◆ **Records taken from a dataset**
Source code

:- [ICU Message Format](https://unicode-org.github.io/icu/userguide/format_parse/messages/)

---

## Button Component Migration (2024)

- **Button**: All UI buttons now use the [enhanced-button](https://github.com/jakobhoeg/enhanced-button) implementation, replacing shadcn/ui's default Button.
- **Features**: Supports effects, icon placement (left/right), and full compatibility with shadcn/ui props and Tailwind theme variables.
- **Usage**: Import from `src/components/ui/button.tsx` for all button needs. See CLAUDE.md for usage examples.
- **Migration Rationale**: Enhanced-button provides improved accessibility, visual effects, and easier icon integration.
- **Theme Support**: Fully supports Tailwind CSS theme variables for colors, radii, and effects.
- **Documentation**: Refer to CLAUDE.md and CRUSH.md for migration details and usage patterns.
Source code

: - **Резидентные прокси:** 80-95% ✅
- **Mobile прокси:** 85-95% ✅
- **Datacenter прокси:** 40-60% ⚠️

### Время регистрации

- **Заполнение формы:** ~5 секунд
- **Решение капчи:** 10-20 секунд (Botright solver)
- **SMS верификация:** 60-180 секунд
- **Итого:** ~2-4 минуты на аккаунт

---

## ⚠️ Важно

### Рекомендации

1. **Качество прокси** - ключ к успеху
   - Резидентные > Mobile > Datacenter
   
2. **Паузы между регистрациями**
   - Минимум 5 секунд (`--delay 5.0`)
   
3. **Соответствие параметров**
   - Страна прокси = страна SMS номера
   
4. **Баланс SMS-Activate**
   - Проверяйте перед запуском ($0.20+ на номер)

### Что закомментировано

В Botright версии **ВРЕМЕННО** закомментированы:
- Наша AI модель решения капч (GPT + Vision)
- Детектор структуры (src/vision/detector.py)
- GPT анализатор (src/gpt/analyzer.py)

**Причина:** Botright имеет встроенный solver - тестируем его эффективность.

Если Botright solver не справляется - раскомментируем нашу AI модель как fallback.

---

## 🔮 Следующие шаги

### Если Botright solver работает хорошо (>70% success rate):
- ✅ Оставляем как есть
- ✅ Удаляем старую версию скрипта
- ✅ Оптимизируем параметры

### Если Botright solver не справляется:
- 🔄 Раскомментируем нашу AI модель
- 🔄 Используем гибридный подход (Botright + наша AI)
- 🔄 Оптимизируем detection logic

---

◆ **Work instruction**
Reproduce all of the lines above verbatim, with no changes.

◆ **Output**
Source code

:- [ICU Message Format](https://unicode-org.github.io/icu/userguide/format_parse/messages/)

---

## Button Component Migration (2024)

- **Button**: All UI buttons now use the [enhanced-button](https://github.com/jakobhoeg/enhanced-button) implementation, replacing shadcn/ui's default Button.
- **Features**: Supports effects, icon placement (left/right), and full compatibility with shadcn/ui props and Tailwind theme variables.
- **Usage**: Import from `src/components/ui/button.tsx` for all button needs. See CLAUDE.md for usage examples.
- **Migration Rationale**: Enhanced-button provides improved accessibility, visual effects, and easier icon integration.
- **Theme Support**: Fully supports Tailwind CSS theme variables for colors, radii, and effects.
- **Documentation**: Refer to CLAUDE.md and CRUSH.md for migration details and usage patterns.
Source code

: - **Резидентные прокси:** 80-95% ✅
- **Mobile прокси:** 85-95% ✅
- **Datacenter прокси:** 40-60% ⚠️

### Время регистрации

- **Заполнение формы:** ~5 секунд
- **Решение капчи:** 10-20 секунд (Botright solver)
- **SMS верификация:** 60-180 секунд
- **Итого:** ~2-4 минуты на аккаунт

---

## ⚠️ Важно

### Рекомендации

1. **Качество прокси** - ключ к успеху
   - Резидентные > Mobile > Datacenter
   
2. **Паузы между регистрациями**
   - Минимум 5 секунд (`--delay 5.0`)
   
3. **Соответствие параметров**
   - Страна прокси = страна SMS номера
   
4. **Баланс SMS-Activate**
   - Проверяйте перед запуском ($0.20+ на номер)

### Что закомментировано

В Botright версии **ВРЕМЕННО** закомментированы:
- Наша AI модель решения капч (GPT + Vision)
- Детектор структуры (src/vision/detector.py)
- GPT анализатор (src/gpt/analyzer.py)

**Причина:** Botright имеет встроенный solver - тестируем его эффективность.

Если Botright solver не справляется - раскомментируем нашу AI модель как fallback.

---

## 🔮 Следующие шаги

### Если Botright solver работает хорошо (>70% success rate):
- ✅ Оставляем как есть
- ✅ Удаляем старую версию скрипта
- ✅ Оптимизируем параметры

### Если Botright solver не справляется:
- 🔄 Раскомментируем нашу AI модель
- 🔄 Используем гибридный подход (Botright + наша AI)
- 🔄 Оптимизируем detection logic

---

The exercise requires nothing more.